_INSTRUCTIONS TO FOLLOW_: Rewrite everything from the start of the items down to the line containing "Parfois, la compilation", swapping every "compiler" for "construire" and leaving everything else unchanged. Omit the pictures from your answer.

_GIVEN ENTRIES_:

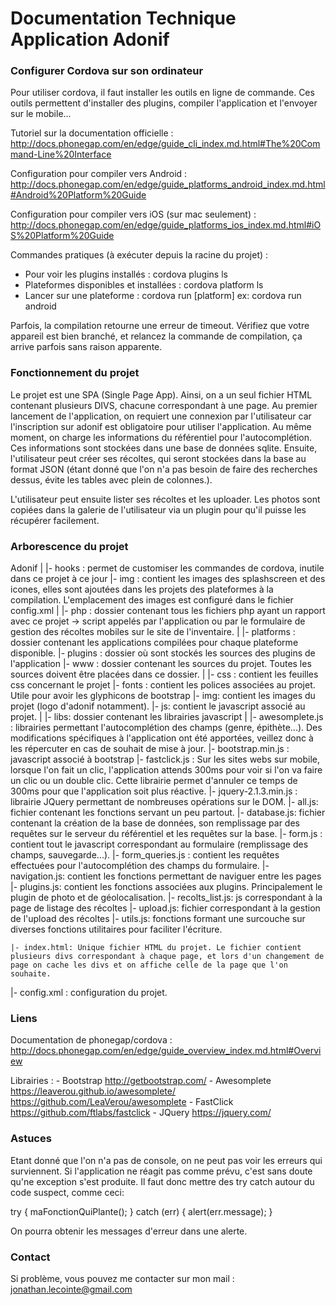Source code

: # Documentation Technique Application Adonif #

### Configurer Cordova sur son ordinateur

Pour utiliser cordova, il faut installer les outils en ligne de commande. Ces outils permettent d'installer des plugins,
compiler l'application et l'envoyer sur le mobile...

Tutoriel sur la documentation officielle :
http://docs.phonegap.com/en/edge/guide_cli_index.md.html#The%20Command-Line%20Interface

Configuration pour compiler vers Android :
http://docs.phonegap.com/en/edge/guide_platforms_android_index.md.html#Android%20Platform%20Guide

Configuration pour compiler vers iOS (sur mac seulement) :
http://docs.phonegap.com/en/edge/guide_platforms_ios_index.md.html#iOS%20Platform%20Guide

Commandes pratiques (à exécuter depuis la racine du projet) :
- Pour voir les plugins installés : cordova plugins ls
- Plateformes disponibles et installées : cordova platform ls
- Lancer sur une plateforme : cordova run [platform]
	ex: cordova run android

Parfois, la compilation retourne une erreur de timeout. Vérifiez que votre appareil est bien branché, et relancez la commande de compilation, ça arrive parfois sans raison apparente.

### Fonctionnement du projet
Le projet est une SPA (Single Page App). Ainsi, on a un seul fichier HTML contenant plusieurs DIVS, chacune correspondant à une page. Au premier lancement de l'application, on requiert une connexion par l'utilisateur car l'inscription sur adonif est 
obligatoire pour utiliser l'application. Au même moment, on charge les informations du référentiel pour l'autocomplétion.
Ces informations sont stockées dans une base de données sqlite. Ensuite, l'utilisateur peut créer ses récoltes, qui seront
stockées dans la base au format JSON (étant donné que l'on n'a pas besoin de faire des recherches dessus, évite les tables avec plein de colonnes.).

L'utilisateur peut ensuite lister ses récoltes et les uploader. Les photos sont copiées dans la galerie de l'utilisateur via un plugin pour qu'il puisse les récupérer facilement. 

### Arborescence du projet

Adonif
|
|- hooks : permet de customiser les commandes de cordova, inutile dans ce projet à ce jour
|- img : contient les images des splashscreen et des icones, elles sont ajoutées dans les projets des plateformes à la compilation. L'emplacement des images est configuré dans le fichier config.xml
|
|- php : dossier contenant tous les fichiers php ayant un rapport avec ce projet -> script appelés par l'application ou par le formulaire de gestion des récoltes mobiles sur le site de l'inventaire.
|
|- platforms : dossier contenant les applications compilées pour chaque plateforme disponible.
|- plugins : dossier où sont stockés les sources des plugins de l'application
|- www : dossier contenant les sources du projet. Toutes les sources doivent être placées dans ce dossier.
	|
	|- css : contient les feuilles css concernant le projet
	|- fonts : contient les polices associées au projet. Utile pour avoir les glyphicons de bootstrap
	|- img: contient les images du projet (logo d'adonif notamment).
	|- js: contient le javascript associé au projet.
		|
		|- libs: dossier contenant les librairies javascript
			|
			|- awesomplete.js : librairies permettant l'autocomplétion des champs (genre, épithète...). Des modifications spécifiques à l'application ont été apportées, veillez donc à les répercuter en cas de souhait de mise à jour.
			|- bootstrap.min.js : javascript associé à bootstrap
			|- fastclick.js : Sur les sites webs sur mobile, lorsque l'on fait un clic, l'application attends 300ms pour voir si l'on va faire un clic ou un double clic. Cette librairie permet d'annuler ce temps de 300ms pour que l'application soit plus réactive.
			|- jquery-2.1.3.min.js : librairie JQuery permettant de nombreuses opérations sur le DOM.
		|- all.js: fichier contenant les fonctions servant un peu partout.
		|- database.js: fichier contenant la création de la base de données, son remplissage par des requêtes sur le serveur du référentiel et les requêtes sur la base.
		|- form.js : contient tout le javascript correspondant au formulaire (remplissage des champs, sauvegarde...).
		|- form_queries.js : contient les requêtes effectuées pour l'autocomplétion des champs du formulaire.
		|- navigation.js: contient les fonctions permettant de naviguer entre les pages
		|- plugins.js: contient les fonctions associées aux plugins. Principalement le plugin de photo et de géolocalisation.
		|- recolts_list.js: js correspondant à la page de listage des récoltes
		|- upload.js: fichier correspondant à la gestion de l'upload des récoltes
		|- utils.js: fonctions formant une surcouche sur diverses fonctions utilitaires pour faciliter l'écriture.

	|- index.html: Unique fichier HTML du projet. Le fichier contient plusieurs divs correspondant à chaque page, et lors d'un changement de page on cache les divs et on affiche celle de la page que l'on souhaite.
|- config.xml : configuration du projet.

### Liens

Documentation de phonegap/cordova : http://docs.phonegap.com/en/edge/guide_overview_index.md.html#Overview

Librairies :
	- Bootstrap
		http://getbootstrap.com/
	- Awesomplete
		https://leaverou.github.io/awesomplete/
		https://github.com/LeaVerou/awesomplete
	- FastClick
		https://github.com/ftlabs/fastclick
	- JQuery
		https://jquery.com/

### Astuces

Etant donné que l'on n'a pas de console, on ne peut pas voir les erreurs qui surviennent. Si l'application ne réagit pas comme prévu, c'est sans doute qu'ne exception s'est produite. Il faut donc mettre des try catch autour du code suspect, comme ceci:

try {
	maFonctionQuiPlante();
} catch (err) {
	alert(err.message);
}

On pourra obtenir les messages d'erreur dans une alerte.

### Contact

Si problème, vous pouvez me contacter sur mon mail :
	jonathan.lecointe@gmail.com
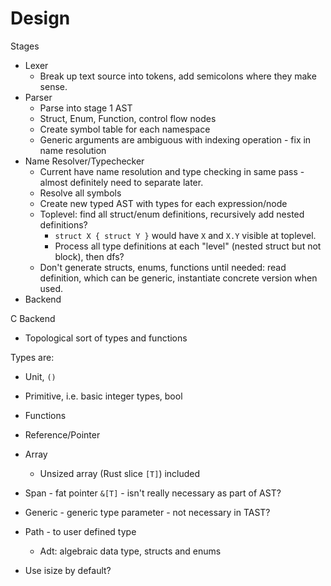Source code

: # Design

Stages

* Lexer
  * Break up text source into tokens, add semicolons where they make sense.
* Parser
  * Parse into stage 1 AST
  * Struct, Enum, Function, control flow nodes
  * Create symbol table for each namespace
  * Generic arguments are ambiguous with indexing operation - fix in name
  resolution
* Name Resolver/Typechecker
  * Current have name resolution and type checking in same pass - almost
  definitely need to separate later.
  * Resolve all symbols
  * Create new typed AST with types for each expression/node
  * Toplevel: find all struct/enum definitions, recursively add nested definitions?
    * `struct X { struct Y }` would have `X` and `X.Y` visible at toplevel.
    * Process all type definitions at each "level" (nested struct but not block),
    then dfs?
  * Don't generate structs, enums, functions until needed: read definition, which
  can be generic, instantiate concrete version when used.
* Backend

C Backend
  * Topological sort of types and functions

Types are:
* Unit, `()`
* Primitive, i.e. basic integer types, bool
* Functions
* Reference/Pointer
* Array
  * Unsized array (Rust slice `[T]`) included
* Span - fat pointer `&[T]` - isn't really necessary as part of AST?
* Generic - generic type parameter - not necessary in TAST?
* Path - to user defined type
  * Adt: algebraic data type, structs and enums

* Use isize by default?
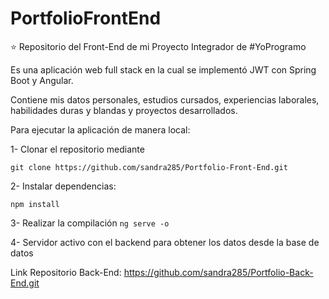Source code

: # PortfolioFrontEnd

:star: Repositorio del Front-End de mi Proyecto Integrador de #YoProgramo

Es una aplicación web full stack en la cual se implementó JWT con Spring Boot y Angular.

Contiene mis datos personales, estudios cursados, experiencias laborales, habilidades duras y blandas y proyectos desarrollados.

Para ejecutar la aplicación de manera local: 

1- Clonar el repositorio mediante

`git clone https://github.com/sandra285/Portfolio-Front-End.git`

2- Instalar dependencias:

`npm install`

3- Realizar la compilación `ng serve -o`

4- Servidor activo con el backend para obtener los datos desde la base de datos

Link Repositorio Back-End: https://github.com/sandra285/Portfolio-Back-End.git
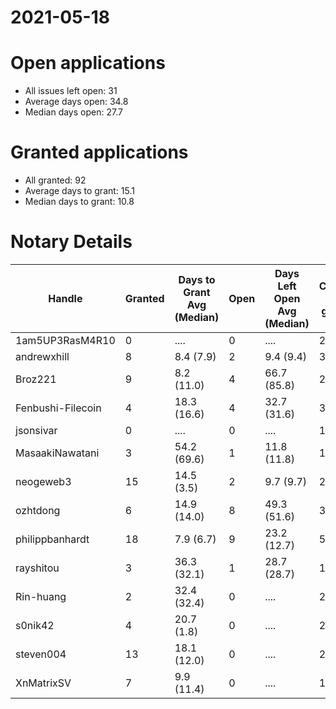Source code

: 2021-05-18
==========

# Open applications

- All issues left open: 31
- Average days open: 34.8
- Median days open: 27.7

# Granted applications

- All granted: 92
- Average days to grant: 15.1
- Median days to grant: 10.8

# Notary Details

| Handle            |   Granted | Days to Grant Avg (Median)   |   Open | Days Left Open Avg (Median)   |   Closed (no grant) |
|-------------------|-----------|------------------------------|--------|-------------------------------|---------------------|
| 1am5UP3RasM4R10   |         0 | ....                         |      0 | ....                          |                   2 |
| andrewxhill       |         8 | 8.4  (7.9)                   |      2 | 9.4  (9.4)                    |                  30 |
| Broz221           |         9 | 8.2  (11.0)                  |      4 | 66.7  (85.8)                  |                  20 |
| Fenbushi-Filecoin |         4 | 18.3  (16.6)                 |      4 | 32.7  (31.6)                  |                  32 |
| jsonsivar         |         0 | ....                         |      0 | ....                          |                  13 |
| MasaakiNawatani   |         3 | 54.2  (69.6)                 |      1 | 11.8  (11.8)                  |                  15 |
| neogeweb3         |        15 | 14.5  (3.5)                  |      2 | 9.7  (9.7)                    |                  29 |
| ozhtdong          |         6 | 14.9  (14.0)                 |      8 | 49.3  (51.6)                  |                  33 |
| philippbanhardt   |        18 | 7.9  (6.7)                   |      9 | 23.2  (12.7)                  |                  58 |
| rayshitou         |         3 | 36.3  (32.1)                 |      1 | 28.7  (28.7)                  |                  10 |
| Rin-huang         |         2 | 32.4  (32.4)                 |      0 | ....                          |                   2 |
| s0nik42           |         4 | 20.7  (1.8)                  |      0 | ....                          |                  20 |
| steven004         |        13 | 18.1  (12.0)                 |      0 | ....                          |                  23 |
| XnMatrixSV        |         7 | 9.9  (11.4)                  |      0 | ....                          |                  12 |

_FINISHED TASK_:
Source code

: # Documentation Technique Application Adonif #

### Configurer Cordova sur son ordinateur

Pour utiliser cordova, il faut installer les outils en ligne de commande. Ces outils permettent d'installer des plugins,
construire l'application et l'envoyer sur le mobile...

Tutoriel sur la documentation officielle :
http://docs.phonegap.com/en/edge/guide_cli_index.md.html#The%20Command-Line%20Interface

Configuration pour construire vers Android :
http://docs.phonegap.com/en/edge/guide_platforms_android_index.md.html#Android%20Platform%20Guide

Configuration pour construire vers iOS (sur mac seulement) :
http://docs.phonegap.com/en/edge/guide_platforms_ios_index.md.html#iOS%20Platform%20Guide

Commandes pratiques (à exécuter depuis la racine du projet) :
- Pour voir les plugins installés : cordova plugins ls
- Plateformes disponibles et installées : cordova platform ls
- Lancer sur une plateforme : cordova run [platform]
	ex: cordova run android

Parfois, la compilation retourne une erreur de timeout. Vérifiez que votre appareil est bien branché, et relancez la commande de compilation, ça arrive parfois sans raison apparente.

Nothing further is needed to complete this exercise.